- I have a dictionary of large scale MultiIndex series where both index levels are datetime values. The abstract short example of one of it is:
idx_level_0 = pd.date_range('2020-01-01', '2020-04-01', freq = 'M')
idx_level_1 = pd.date_range('2020-04-01', '2020-07-01', freq = 'M')
idx_dates = pd.MultiIndex.from_product([idx_level_0, idx_level_1], names = ['Event_Date', 'Observation_Date'])
ser_info_dated = pd.Series(range(len(idx_level_0) * len(idx_level_1)), index = idx_dates, name = 'Some_Values') / 33
- I need to save all the data, so I choose to separately import each series to common HDF5 file with dictionary key as an hdf key. When I saved it as is, my file volume is about 4 Gb, so I'm trying to make it thinner. Also, further I need to process all series data across index, so I need some global identification way. My idea was to make common collection of dates from both levels from all the series (there are about 11,000 unique dates) and replace it with unique number identifier to have an opportunity to recover original index for all the series. But it makes sense only if I could convert number values to int16 type. So I tried such a sequence (here I simplify it for single series):
list_levels_dates = sorted(list(set(idx_level_0) | set(idx_level_1)))

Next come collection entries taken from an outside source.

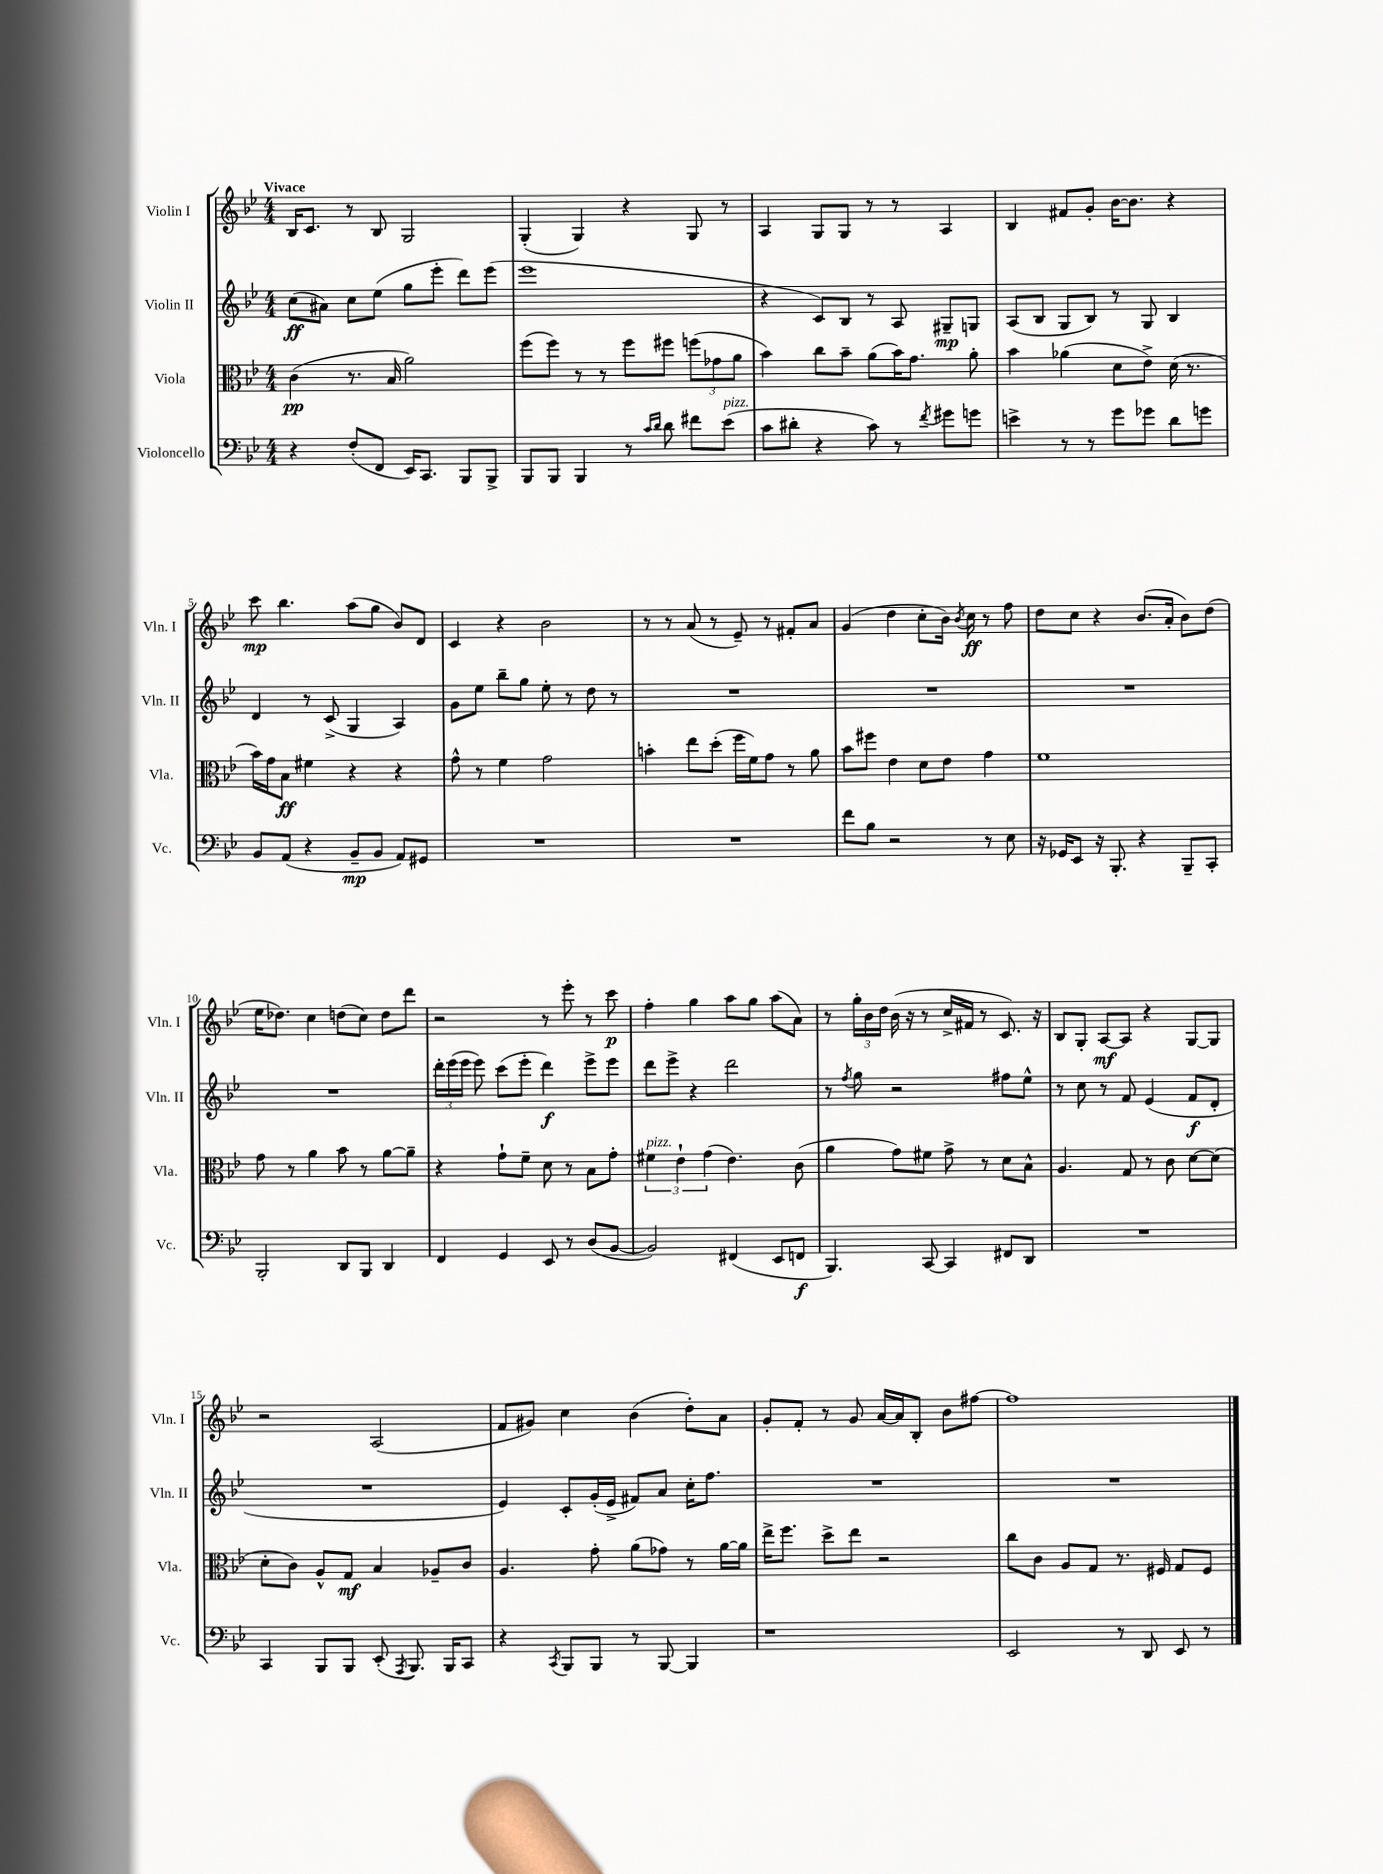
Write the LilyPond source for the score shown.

<<
\new StaffGroup <<
\new Staff = "s0" \with { instrumentName = "Violin I" shortInstrumentName = "Vln. I" } {
    \clef treble \key bes \major \numericTimeSignature \time 4/4 \tempo "Vivace"
    \autoBeamOff bes16[ c'8.] r8 bes8 g2 |
    g4-.( g4) r4 g8 r8 |
    a4 g8[ g8] r8 r8 a4 |
    bes4 fis'8[ g'8]-. bes'16[~ bes'8.] r4 |
    c'''8\mp bes''4. a''8[( g''8] bes'8[) d'8] |
    c'4 r4 bes'2 |
    r8 r8 a'8( r8 ees'8--) r8 fis'8[-. a'8] |
    g'4( d''4 c''8[-. bes'16]) \acciaccatura { bes'8 } c''16\ff r8 f''8 |
    d''8[ c''8] r4 bes'8.[( a'16]-. bes'8[) d''8]( |
    ees''16[ des''8.]) c''4 d''8[( c''8]) d''8[ d'''8] |
    r2 r8 ees'''8-. r8 c'''8\p |
    f''4-. g''4 a''8[ g''8] a''8[( a'8]) |
    r8 \tuplet 3/2 { g''16[-. bes'16 d''16] } bes'16( r16 r8 c''16[-> fis'16] r8 c'8.) r16 |
    bes8[ g8]-. a8[~\mf a8] r4 g8[~ g8] |
    r2 a2( |
    f'8[ gis'8]) c''4 bes'4( d''8[-.) a'8] |
    g'8[-. f'8]-. r8 g'8 a'16[~ a'16 bes8]-. bes'8[ fis''8]~ |
    fis''1 \bar "|." |
}
\new Staff = "s1" \with { instrumentName = "Violin II" shortInstrumentName = "Vln. II" } {
    \clef treble \key bes \major \numericTimeSignature \time 4/4
    \autoBeamOff c''8[\ff( ais'8]) c''8[ ees''8]( g''8[ ees'''8]-. d'''8[) ees'''8]( |
    ees'''1 |
    r4 c'8[) bes8] r8 a8 gis8[--\mp g8] |
    a8[( bes8] g8[ bes8]) r8 g8 bes4 |
    d'4 r8 c'8->( g4 a4) |
    g'8[ ees''8] bes''8[-- g''8] ees''8-. r8 d''8 r8 |
    R1 |
    R1 |
    R1 |
    R1 |
    \tuplet 3/2 { d'''16[-. ees'''16( ees'''16] } ees'''8) c'''8[( ees'''8]-. d'''4\f) ees'''8[-> ees'''8] |
    d'''8[ ees'''8]-> r4 d'''2 |
    r8 \acciaccatura { f''8 } g''8 r2 fis''8[ ees''8]-^ |
    r8 c''8 r8 f'8 ees'4( f'8[\f d'8]-. |
    R1 |
    ees'4) c'8[-. g'16-.( ees'16]-> fis'8[) a'8] c''16[-. f''8.] |
    R1 |
    R1 \bar "|." |
}
\new Staff = "s2" \with { instrumentName = "Viola" shortInstrumentName = "Vla." } {
    \clef alto \key bes \major \numericTimeSignature \time 4/4
    \autoBeamOff c'4\pp( r8. bes16 a'2) |
    f''8[( f''8]) r8 r8 f''8[ fis''8] \tuplet 3/2 { f''8[( ges'8 a'8] } |
    bes'4) c''8[ bes'8]-- a'8[( bes'16) g'8.] a'8-. |
    bes'4 aes'4( d'8[ ees'8]->) d'16( r8. |
    bes'16[) g'16 bes8]\ff fis'4 r4 r4 |
    g'8-^ r8 f'4 g'2 |
    b'4-. ees''8[ d''8]-.( f''16[ f'16) g'8] r8 a'8 |
    bes'8[ fis''8] ees'4 d'8[ ees'8] g'4 |
    f'1 |
    g'8 r8 a'4 bes'8 r8 a'8[~ a'8]-- |
    r4 g'8[-! f'8]-- d'8 r8 bes8[ g'8]-. |
    \tuplet 3/2 { fis'4^\markup { \italic "pizz." } ees'4-! g'4( } ees'4.) c'8( |
    a'4 g'8[) fis'8] g'8-> r8 d'8[ bes8]-^ |
    a4. g8 r8 c'8 d'8[~ d'8]( |
    d'8[-. c'8]) a8[-^ g8]\mf bes4 aes8[-- c'8] |
    a4. g'8-. a'8[( ges'8]) r8 a'16[~ a'16] |
    ees''16[-> f''8.] d''8[-> ees''8] r2 |
    c''8[ c'8] a8[ g8] r8. fis16 g8[ fis8] \bar "|." |
}
\new Staff = "s3" \with { instrumentName = "Violoncello" shortInstrumentName = "Vc." } {
    \clef bass \key bes \major \numericTimeSignature \time 4/4
    \autoBeamOff r4 f8[-.( f,8] ees,16[) c,8.] bes,,8[ bes,,8]-> |
    bes,,8[ bes,,8] bes,,4 r8 \grace { c'16[ d'16] } d'8 fis'8[ ees'8]^\markup { \italic "pizz." }( |
    c'8[ dis'8]-. r4 c'8) r8 \acciaccatura { f'8 } gis'8[ g'8] |
    e'4-> r8 r8 g'8[ ges'8] d'8[ g'8] |
    bes,8[ a,8]( r4 bes,8[--\mp bes,8] a,8[) gis,8] |
    R1 |
    R1 |
    f'8[ bes8] r2 r8 ees8 |
    r16 ges,16[ ees,8] r16 bes,,8.-. r4 bes,,8[-- c,8]-. |
    bes,,2-. d,8[ bes,,8] d,4 |
    f,4 g,4 ees,8 r8 d8[( bes,8]~ |
    bes,2) fis,4( ees,8[ f,8]\f |
    bes,,4.) c,8~ c,4 fis,8[ d,8] |
    R1 |
    c,4 bes,,8[ bes,,8] ees,8-.( \acciaccatura { a,,8 } bes,,8.) bes,,16[ c,8] |
    r4 \acciaccatura { c,8 } bes,,8[ bes,,8] r8 bes,,8~ bes,,4 |
    r1 |
    ees,2 r8 d,8 ees,8 r8 \bar "|." |
}
>>
>>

dict_to_numbers = dict(zip(list_levels_dates, range(len(list_levels_dates))))
df_info_numbered = ser_info_dated.reset_index().replace({'Event_Date': dict_to_numbers, 'Observation_Date': dict_to_numbers})
df_info_downcasted = df_info_numbered.copy()
df_info_downcasted[['Event_Date', 'Observation_Date']] = df_info_downcasted[['Event_Date', 'Observation_Date']].astype('int16')
It seemes to be a success:
print('df_info_downcasted column types:\n', df_info_downcasted.dtypes)
shows such a result:
df_info_downcasted column types:
Event_Date int16
Observation_Date int16
Some_Values float64
- But when I moving columns back to index levels, it become int64 again:
ser_info_downcasted = df_info_downcasted.set_index(['Event_Date', 'Observation_Date']).squeeze()
print('ser_info_downcasted index level 0 type: ', ser_info_downcasted.index.levels[0].dtype)
print('ser_info_downcasted index level 1 type: ', ser_info_downcasted.index.levels[1].dtype)
ser_info_downcasted index level 0 type: int64
ser_info_downcasted index level 1 type: int64
- I tried additional manipulations, but it also come to a failure:
ser_info_astyped = ser_info_downcasted.copy()
ser_info_astyped.index = ser_info_astyped.index.set_levels(ser_info_astyped.index.levels[0].astype('int16'), level = 0)
ser_info_astyped.index = ser_info_astyped.index.set_levels(ser_info_astyped.index.levels[1].astype('int16'), level = 1)
print('ser_info_astyped index level 0 type: ', ser_info_astyped.index.levels[0].dtype)
print('ser_info_astyped index level 1 type: ', ser_info_astyped.index.levels[1].dtype)
ser_info_astyped index level 0 type: int64
ser_info_astyped index level 1 type: int64
- So I extremely need a suggestions how to explicitly convert integer types to shorter ones or alternative proposals how to make series volume shorter. I also tried to append all the series to one huge series, but it is raising a memory error.